Ligurian industry holds up, the infrastructure issue remains
Mondini (Confindustria Liguria): 'Large companies drive the small ones, but links and a fragile territory weigh heavily'
The autumn recovery, after the summer break, for Ligurian companies opens with an air of moderate confidence in the future, in spite of the global geopolitical situation and even though quite a few infrastructural criticalities remain in the area.
This can be seen from the data collected by the economic survey of Confindustria Liguria (see article opposite) but also from the words of the president of the Ligurian association, Giovanni Mondini: 'Despite everything that has happened in recent years, i.e. pandemics, supply chain crises, wars, inflation and so on,' he explains, 'we can see that our industry is holding up, both in Italy and in Liguria. Lately we have recorded that the data in the area does not deviate from the national ones, indeed, sometimes it is better. In a difficult time, our GDP is similar to that of the entire Northwest and of Italy as a whole.
This, he continued, 'is particularly true for the manufacturing industry and is reflected in the employment figures, which are holding up and show a healthy situation, with permanent jobs and wages that are certainly not at a minimum. This is because the manufacturing economy is organised along production chains and, since the large companies are doing reasonably well, the entire world of small and medium-sized companies survives and holds up well, which, as we know, represents 95% of the Italian economy'.
We don't have much in the pharmaceutical and fashion sectors, but we are present in mechanics, means of transport and the food industry; in addition, we have a blue economy, with shipbuilding at the forefront, which is flying, as well as the defence sector, which is also at its peak, with a territorial coverage that goes from the East, where there are companies that report to Leonardo and the Muggiano shipyards (Fincantieri, ed.), for the construction of military ships, to the West, including Piaggio Aero, which, in the future, will be able to enter the defence sector more and more. In fact, as far as means of transport are concerned, in Liguria we build almost everything, excluding cars: ships, planes, even trains, with Alstom in Vado Ligure.

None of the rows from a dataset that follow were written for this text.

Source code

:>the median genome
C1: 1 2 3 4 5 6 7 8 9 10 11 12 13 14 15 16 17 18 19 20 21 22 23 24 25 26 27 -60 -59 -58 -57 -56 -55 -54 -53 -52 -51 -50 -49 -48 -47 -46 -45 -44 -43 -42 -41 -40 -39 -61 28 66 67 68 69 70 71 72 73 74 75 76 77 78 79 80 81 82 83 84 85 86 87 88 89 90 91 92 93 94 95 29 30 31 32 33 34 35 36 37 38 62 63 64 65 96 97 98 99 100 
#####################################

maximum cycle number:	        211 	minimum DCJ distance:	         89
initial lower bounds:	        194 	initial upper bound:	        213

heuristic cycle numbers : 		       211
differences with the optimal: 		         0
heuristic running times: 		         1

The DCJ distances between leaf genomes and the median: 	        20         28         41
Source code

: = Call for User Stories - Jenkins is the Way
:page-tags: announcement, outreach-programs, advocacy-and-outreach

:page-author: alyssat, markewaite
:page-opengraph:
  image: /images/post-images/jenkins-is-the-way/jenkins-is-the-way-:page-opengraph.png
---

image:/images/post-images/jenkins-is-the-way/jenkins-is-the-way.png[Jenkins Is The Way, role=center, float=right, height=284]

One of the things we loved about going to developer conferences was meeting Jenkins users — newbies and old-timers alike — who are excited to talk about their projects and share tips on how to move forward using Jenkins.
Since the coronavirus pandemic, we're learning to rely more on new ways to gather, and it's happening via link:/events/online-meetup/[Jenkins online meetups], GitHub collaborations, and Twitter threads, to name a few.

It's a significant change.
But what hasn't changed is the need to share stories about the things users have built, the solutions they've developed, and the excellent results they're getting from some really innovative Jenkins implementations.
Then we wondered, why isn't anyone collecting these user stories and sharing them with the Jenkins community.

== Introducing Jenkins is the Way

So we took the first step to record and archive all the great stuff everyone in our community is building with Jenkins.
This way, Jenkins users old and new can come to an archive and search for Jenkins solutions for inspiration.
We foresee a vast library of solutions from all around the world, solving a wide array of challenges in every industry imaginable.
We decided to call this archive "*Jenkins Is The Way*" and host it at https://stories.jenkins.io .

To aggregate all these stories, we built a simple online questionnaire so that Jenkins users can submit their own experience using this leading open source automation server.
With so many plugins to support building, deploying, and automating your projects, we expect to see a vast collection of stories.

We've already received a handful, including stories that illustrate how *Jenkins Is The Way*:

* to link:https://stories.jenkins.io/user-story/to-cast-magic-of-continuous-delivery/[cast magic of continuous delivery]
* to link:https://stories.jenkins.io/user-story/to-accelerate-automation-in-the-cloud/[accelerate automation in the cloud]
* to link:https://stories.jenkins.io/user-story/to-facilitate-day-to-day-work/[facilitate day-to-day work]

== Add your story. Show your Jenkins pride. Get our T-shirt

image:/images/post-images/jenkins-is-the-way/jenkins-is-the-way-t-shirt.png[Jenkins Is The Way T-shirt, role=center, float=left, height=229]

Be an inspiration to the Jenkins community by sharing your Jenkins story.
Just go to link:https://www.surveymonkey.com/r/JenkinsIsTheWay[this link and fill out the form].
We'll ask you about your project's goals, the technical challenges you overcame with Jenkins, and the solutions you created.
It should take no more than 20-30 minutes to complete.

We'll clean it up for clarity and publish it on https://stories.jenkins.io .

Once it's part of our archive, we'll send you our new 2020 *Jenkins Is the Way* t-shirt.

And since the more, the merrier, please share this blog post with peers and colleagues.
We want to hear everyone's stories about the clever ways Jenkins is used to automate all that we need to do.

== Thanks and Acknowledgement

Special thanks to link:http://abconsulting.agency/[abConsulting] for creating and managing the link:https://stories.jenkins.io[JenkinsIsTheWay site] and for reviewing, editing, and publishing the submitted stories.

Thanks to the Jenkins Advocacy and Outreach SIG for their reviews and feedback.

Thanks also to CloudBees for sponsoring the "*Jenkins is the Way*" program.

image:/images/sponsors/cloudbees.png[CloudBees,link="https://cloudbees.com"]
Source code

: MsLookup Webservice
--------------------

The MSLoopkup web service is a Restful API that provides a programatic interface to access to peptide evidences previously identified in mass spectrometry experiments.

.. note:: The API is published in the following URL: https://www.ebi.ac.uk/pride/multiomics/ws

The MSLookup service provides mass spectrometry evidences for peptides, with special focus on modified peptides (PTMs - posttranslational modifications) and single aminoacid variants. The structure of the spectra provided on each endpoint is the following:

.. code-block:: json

Mondini points out that, even at the meetings of Unindustria Savona and Confindustria La Spezia, held at the end of September, 'there was enthusiasm. Even though in Savona, on the very day of the meeting, companies in the Bormida Valley were flooded by water bombs, for the second time in the space of a few months. And here we come to one of Liguria's critical points. Because we often talk about the region's infrastructure deficit, especially from the point of view of roads, but we must remember that this is accompanied by a marked fragility of the territory'.